Prompt ▸ As you look over the data below, please find each line where the word "Rendered" appears, then copy it.
------ Excerpted data
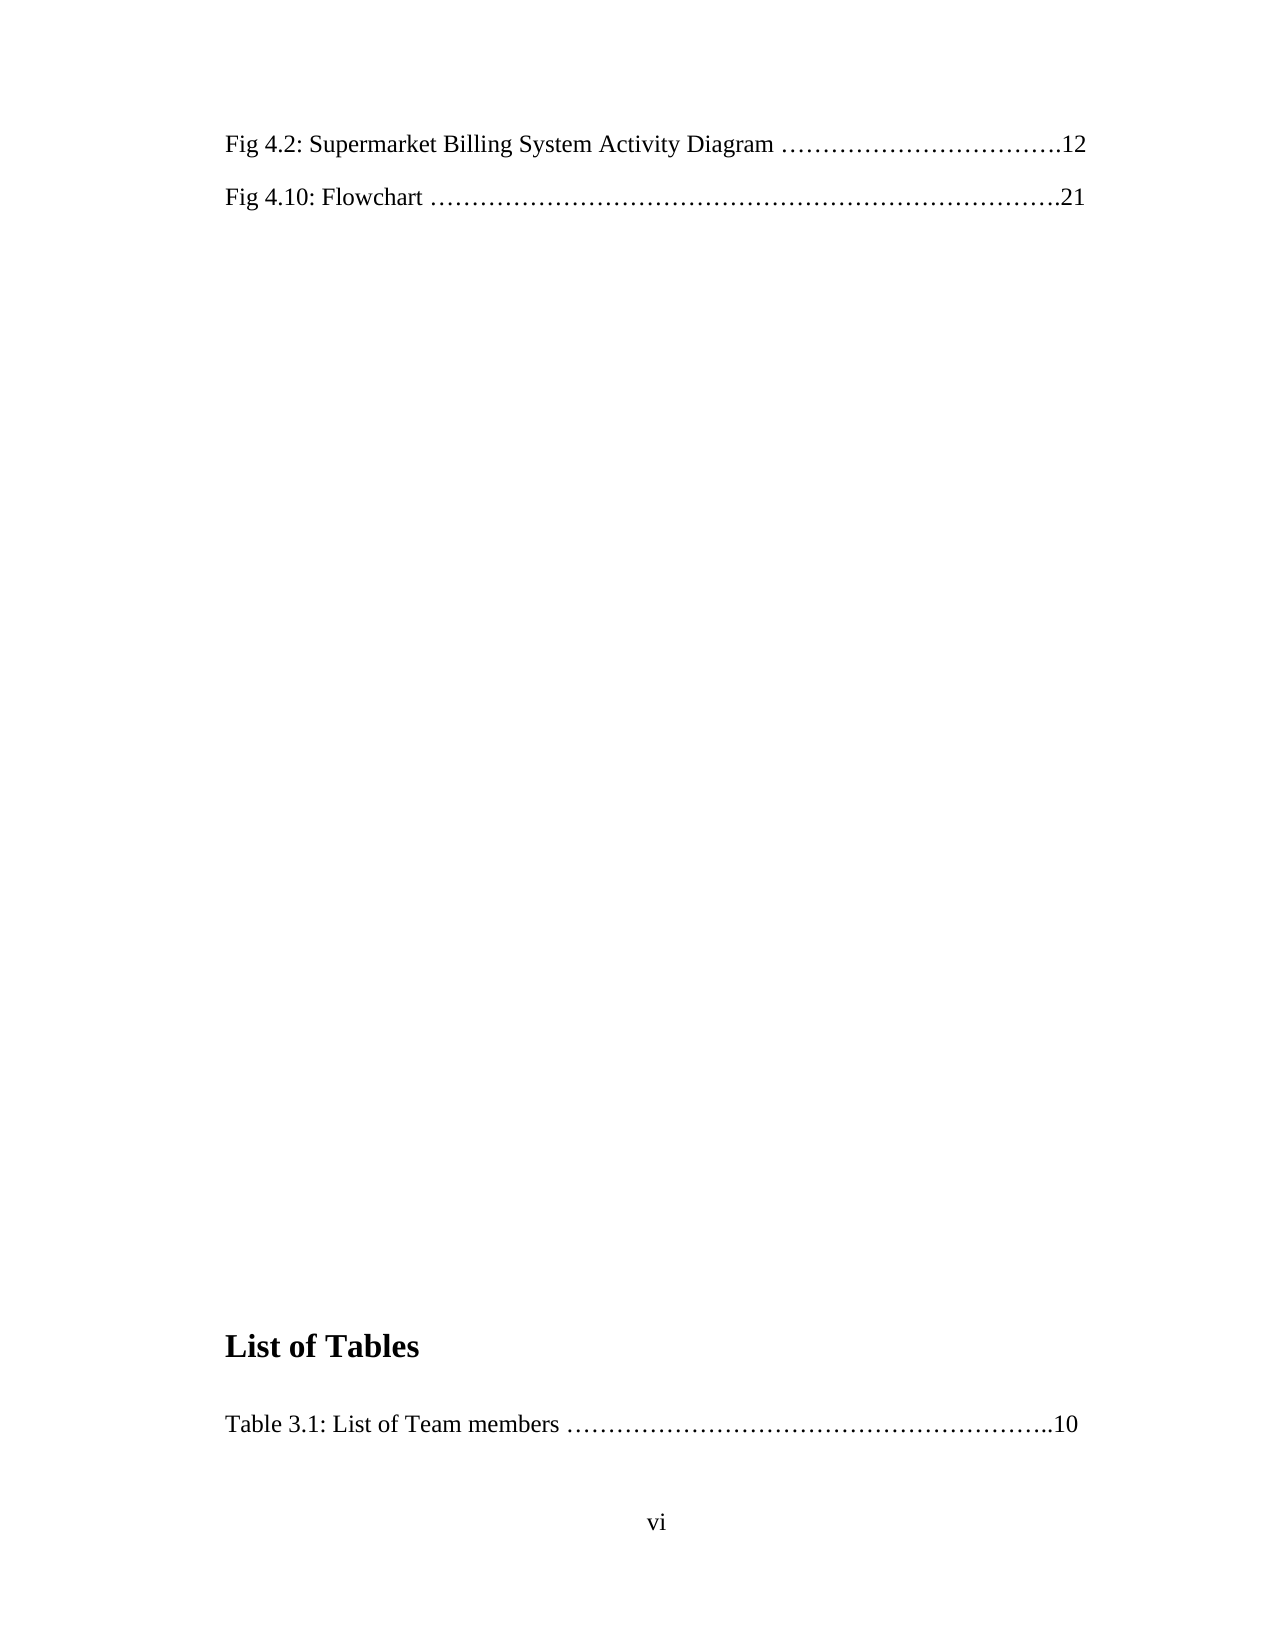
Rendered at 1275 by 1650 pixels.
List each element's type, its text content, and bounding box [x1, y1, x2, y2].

text List of Tables [225, 1326, 1087, 1364]
text Fig 4.10: Flowchart ………………………………………………………………….21 [225, 182, 1087, 211]
text Table 3.1: List of Team members …………………………………………………..10 [225, 1409, 1087, 1437]
text Fig 4.2: Supermarket Billing System Activity Diagram …………………………….12 [225, 129, 1087, 157]
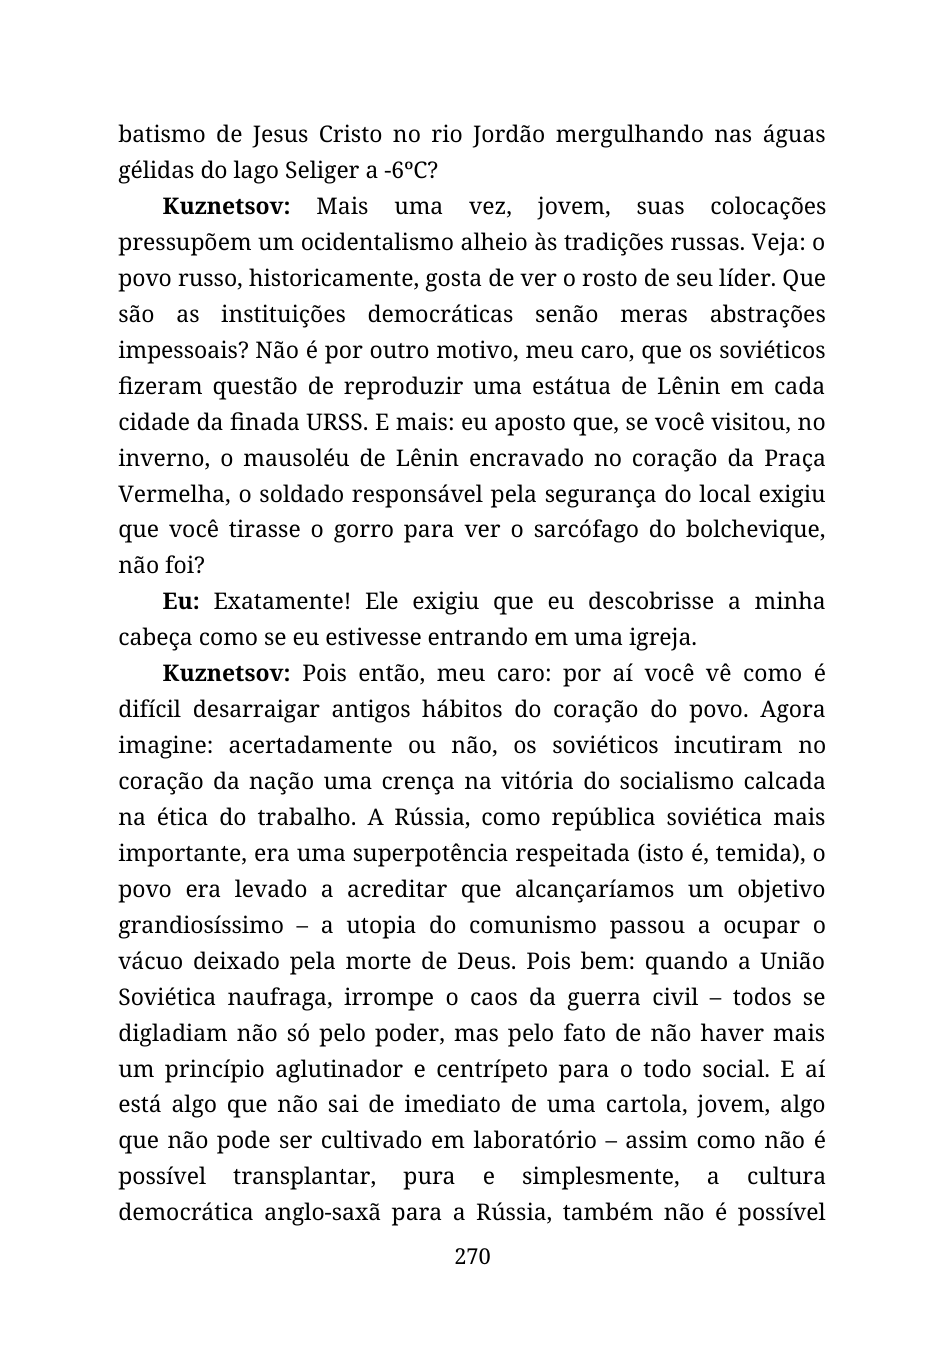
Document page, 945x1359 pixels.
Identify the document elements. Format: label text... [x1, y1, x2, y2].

text Eu: Exatamente! Ele exigiu que eu descobrisse a minha cabeça como se eu estivesse entrando em uma igreja. [118, 585, 827, 652]
text Kuznetsov: Mais uma vez, jovem, suas colocações pressupõem um ocidentalismo alheio às tradições russas. Veja: o povo russo, historicamente, gosta de ver o rosto de seu líder. Que são as instituições democráticas senão meras abstrações impessoais? Não é por outro motivo, meu caro, que os soviéticos fizeram questão de reproduzir uma estátua de Lênin em cada cidade da finada URSS. E mais: eu aposto que, se você visitou, no inverno, o mausoléu de Lênin encravado no coração da Praça Vermelha, o soldado responsável pela segurança do local exigiu que você tirasse o gorro para ver o sarcófago do bolchevique, não foi? [118, 190, 827, 581]
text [118, 657, 827, 1227]
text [118, 118, 827, 185]
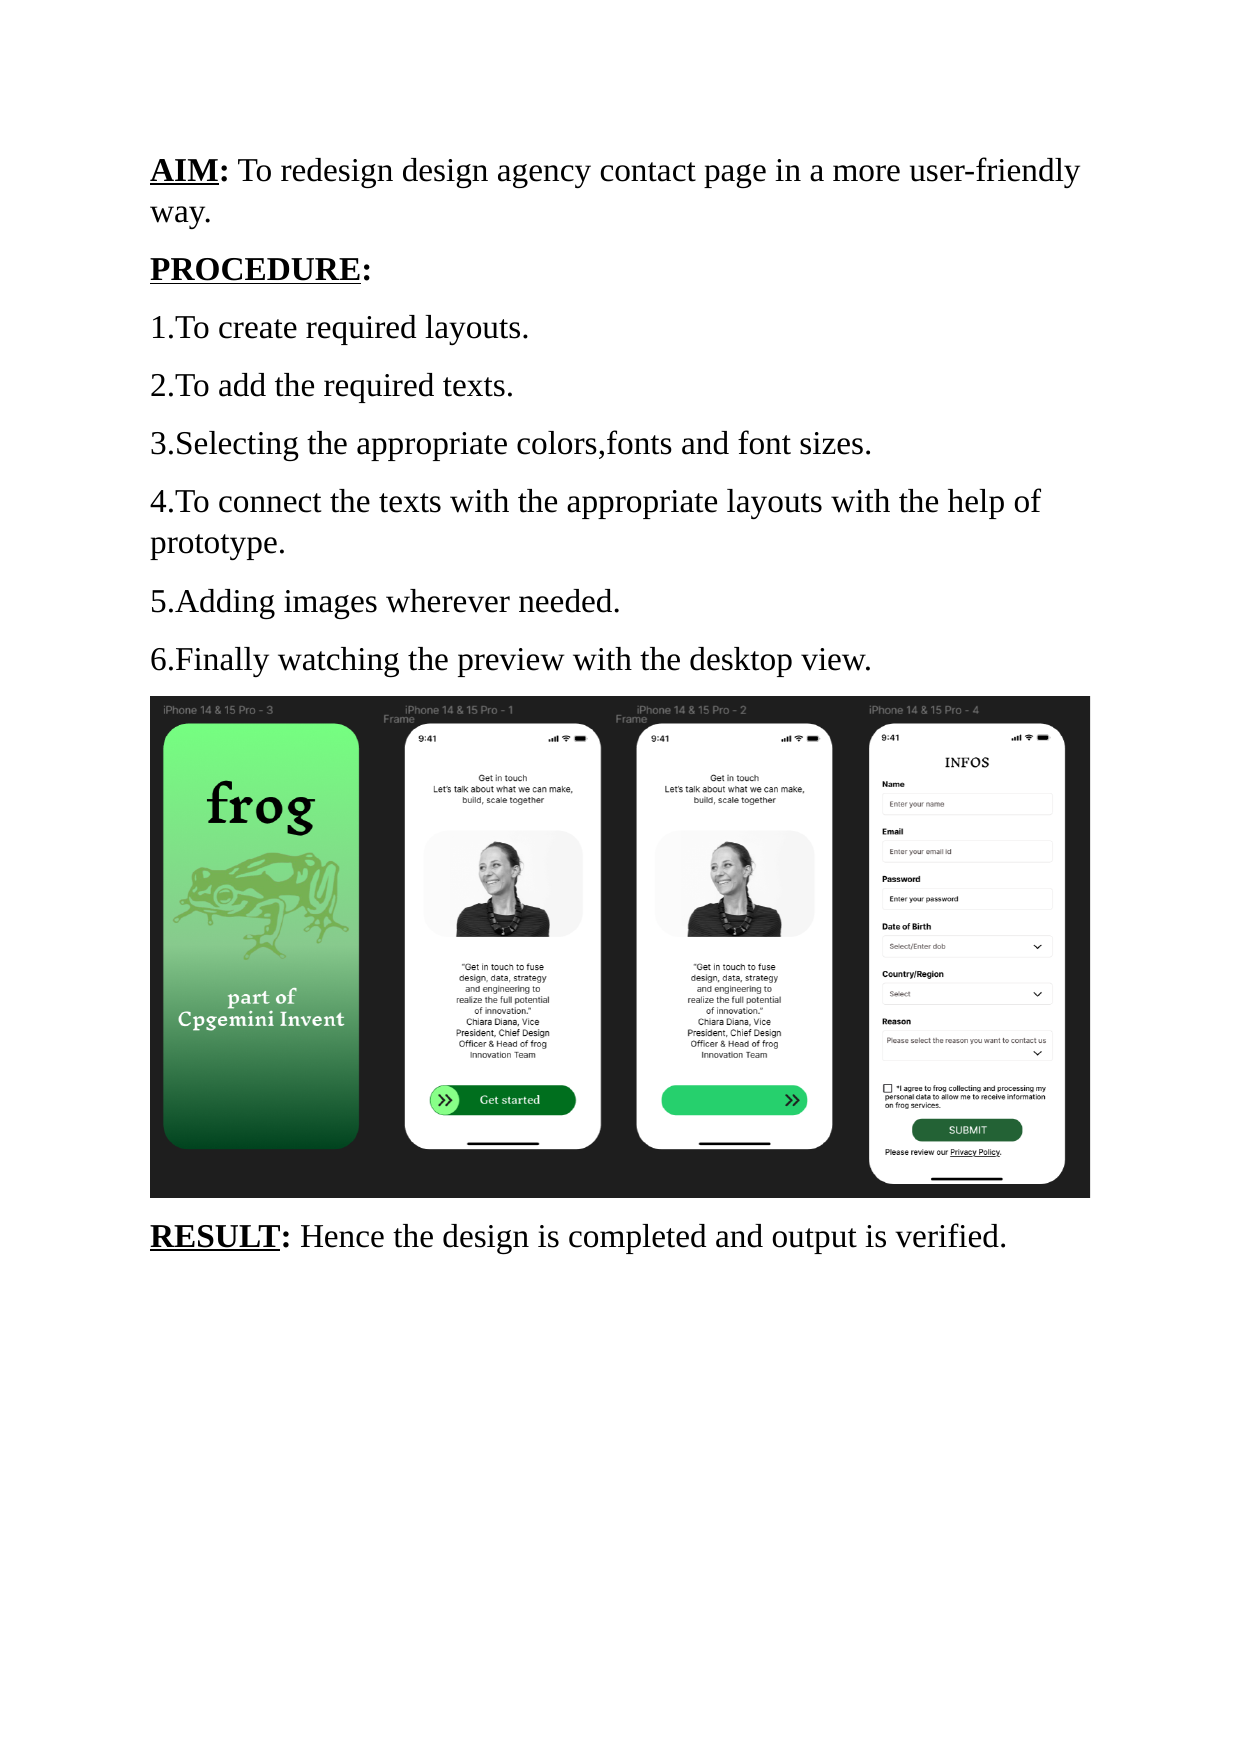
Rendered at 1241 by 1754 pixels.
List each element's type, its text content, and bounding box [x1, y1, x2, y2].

text 1.To create required layouts. [150, 307, 1090, 346]
text 3.Selecting the appropriate colors,fonts and font sizes. [150, 423, 1090, 462]
text PROCEDURE: [150, 249, 1090, 288]
picture [150, 696, 1091, 1198]
text 6.Finally watching the preview with the desktop view. [150, 639, 1090, 677]
text 2.To add the required texts. [150, 365, 1090, 404]
text 5.Adding images wherever needed. [150, 581, 1090, 619]
text AIM: To redesign design agency contact page in a more user-friendly way. [150, 150, 1090, 230]
text 4.To connect the texts with the appropriate layouts with the help of prototype. [150, 481, 1090, 561]
text RESULT: Hence the design is completed and output is verified. [150, 1216, 1090, 1254]
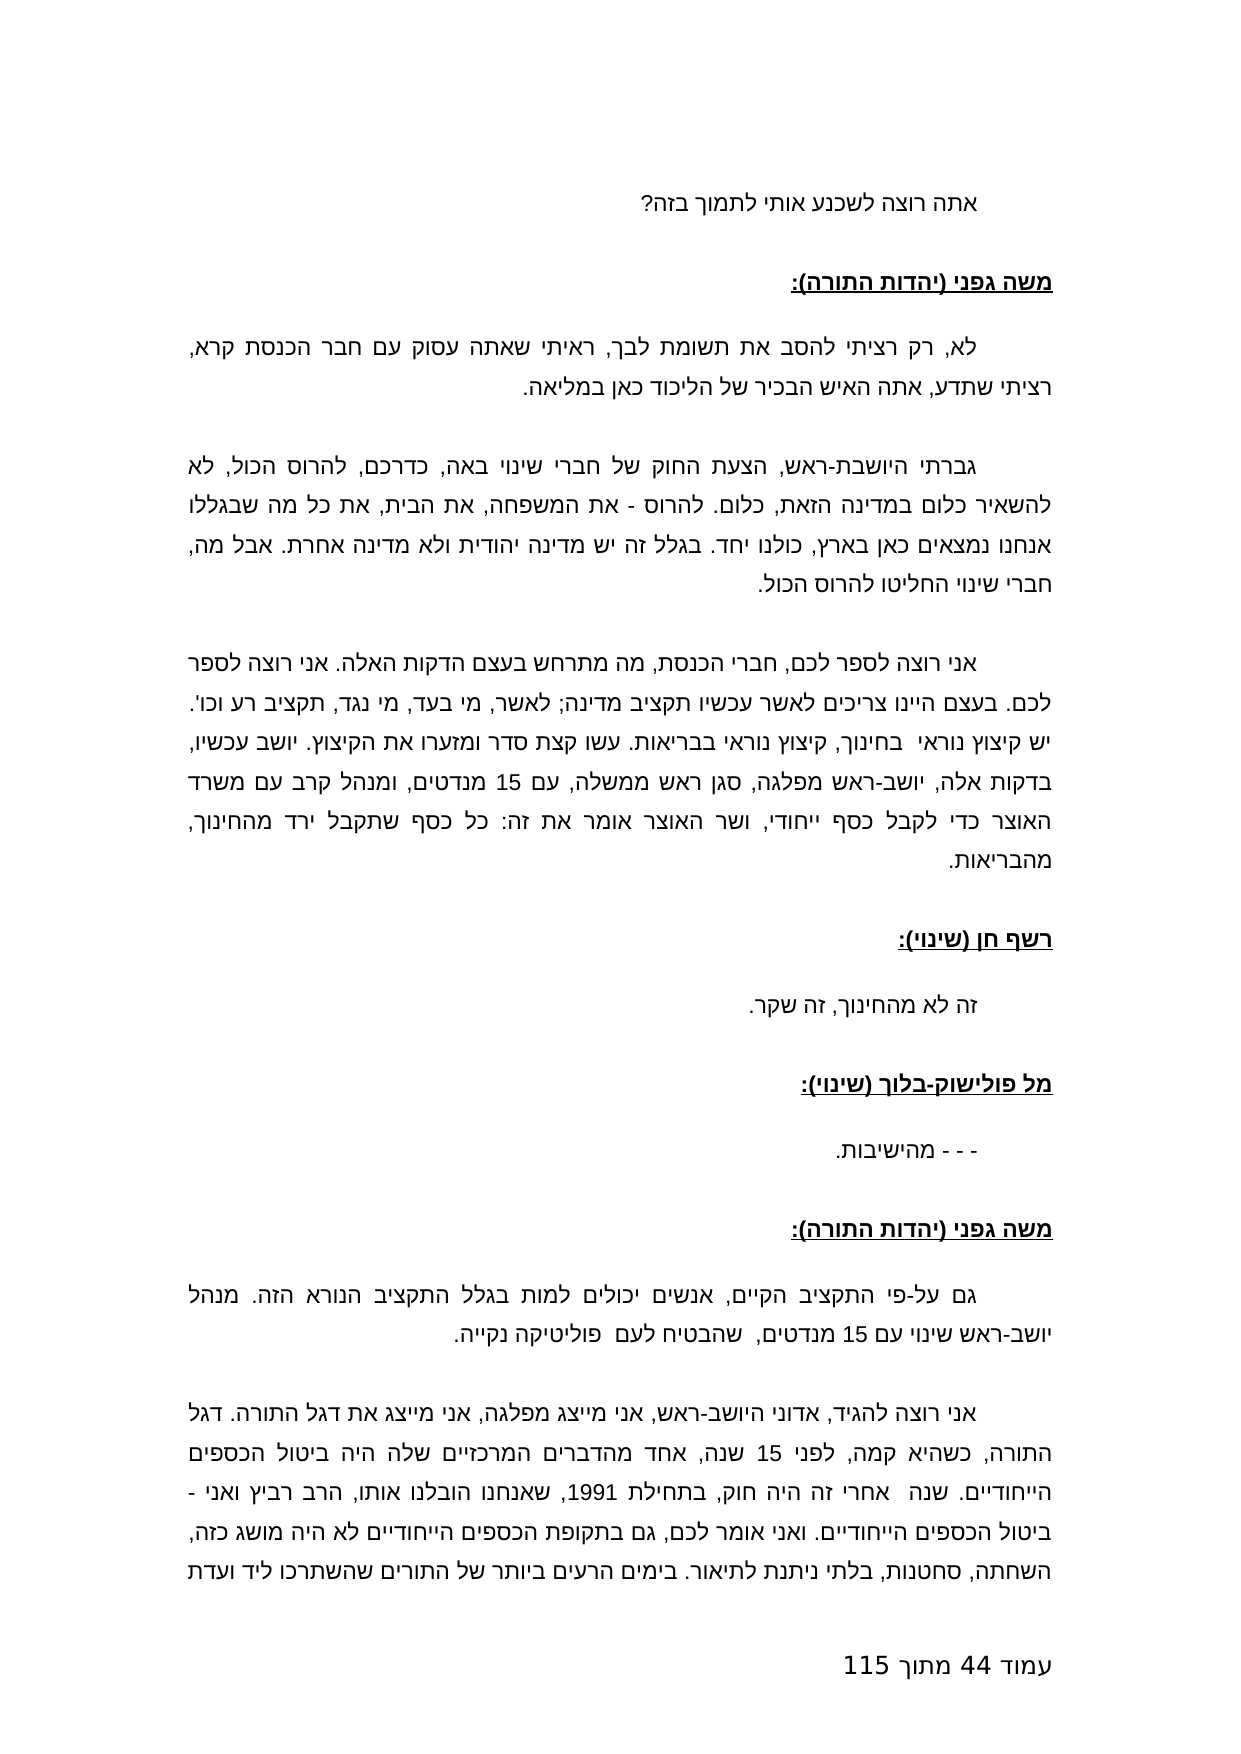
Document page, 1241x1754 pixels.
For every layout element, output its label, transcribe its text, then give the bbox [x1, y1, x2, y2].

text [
------------
Your solution ▸
Rendered at 1275 by 1650 pixels.
Rendered at 1241 by 1754 pixels.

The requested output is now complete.